Similarity Measures:

               2C
 S         = -------
  (Di,dj)     A + B 

   Where C is the number of terms that Di and Dj have in common, 
   and A and B are the number of termsin Di and Dj

Similarity Matrix calculates a similarity measure between document x and y

  | S21                 |
  | S31  S32            |
  |  ...                |
  | SN1  SN2 ...SN(N-1) |

Clustering Methods

Nonhierarchical methods (partitioning methods) divide the data set of N objects into M clusters, where no overlap is allowed. Since discovering the optimal grouping of N objects into M sets is Combinations(n|M)=N!/((N-M)!M!) is impossible for large sets, so we use heuristics. Computational requirements are then usually O(NM)

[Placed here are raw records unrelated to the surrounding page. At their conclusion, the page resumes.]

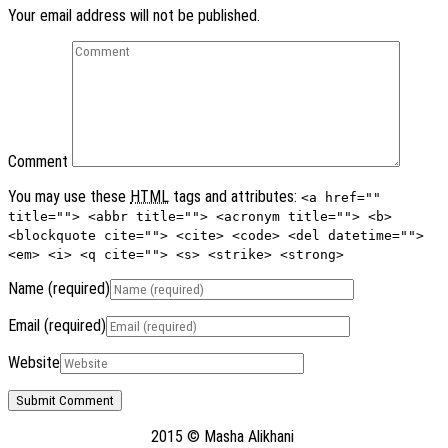
Your email address will not be published.
Comment
You may use these
HTML
tags and attributes:
<a href=""
title=""> <abbr title=""> <acronym title=""> <b>
<blockquote cite=""> <cite> <code> <del datetime="">
<em> <i> <q cite=""> <s> <strike> <strong>
Name
(required)
Email
(required)
Website
2015 © Masha Alikhani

Hierarchical methods produce a nested data set in which pairs of items or clusters are successively linked until every item in the data set is connected. The agglomerative method performs in N - 1 pairwise joins beginning from an unclustered dataset. A good resource on this is http://www-csli.stanford.edu/~schuetze/completelink.html

NonHierarchical Methods

Used in early research, but now considered obsolete.

single pass method

Assign the first document D1 as the representative for C1.
For Di, caclulate the similarity S with the representative for each existing cluster.
If Smax is greater than a threshold value Sr, add the item to the corresponding cluster and recaclulate teh cluster representative; otherwise, use Di to initiate a new cluster.
If an item Di remains to be clustered, return to step 2.

Reallocation Methods

Select M cluster representatives or centroids
For i=1 to N, assign Di to the most similar centroid
For j=1 to M, recaclulate the cluster centroid Cj
Repeat 2-3 until there is little or no change in cluster membership during a pass through the file.

== Hierarchical Cluster Methods HACMs==

The procedure is to start off with each object in its own cluster. We then start linking objects together using a link method (described below) until all the objects have been merged into a single heirarchically organized cluster.

Link Methods

Single Link: Joins the most similar pair of objects that are not yet in the same cluster
Complete Link: Uses the least similar pairs between two clusters to determine the intercluster similarity - this results in small tightly bound clusters.
Group Avaerage Link: Uses average values of pairwise links within a cluster to determine similarity.
Ward's Method: also known as the minimum variance method because it joins at each stage teh cluster pair whose merger minimizes the increase in the total within-group error sum of squares based on the Euclidean distance between centroids.

General Algorithm

Identify the two closest points and combine them in a cluster.
Identify and combine the next two closest points (treating existing clusters as points).
If more than one cluster remains, return to step 2.

Document Retrieval from a Clustered Data Set

This is what we are working for, SO THIS IS THE MOST IMPORTANT ISSUE! If we don't get good results here, whats the use!

Retrieval Approaches

Top Down: Start at the root and work your way down through the cluster hierarchy choosing the most similar sub-cluster until some criterion is met: Number of documents or similarity drops below a threshold value. Works well with the complete link method.
Bottom up: begins with some document or cluster at the base of the tree and moves up until the retrieval criterion has been met. This method gives the best results apart from the complete link method.